(Saved data entries)
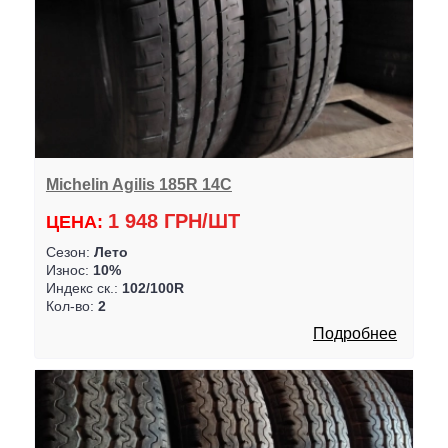
Michelin Agilis 185R 14C
1 948 ГРН/ШТ
ЦЕНА:
Сезон:
Лето
Износ:
10%
Индекс ск.:
102/100R
Кол-во:
2
Подробнее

**Task item**
Without carrying over any pictures, retype the records above exactly.

**Written reply**
Michelin Agilis 185R 14C
1 948 ГРН/ШТ
ЦЕНА:
Сезон:
Лето
Износ:
10%
Индекс ск.:
102/100R
Кол-во:
2
Подробнее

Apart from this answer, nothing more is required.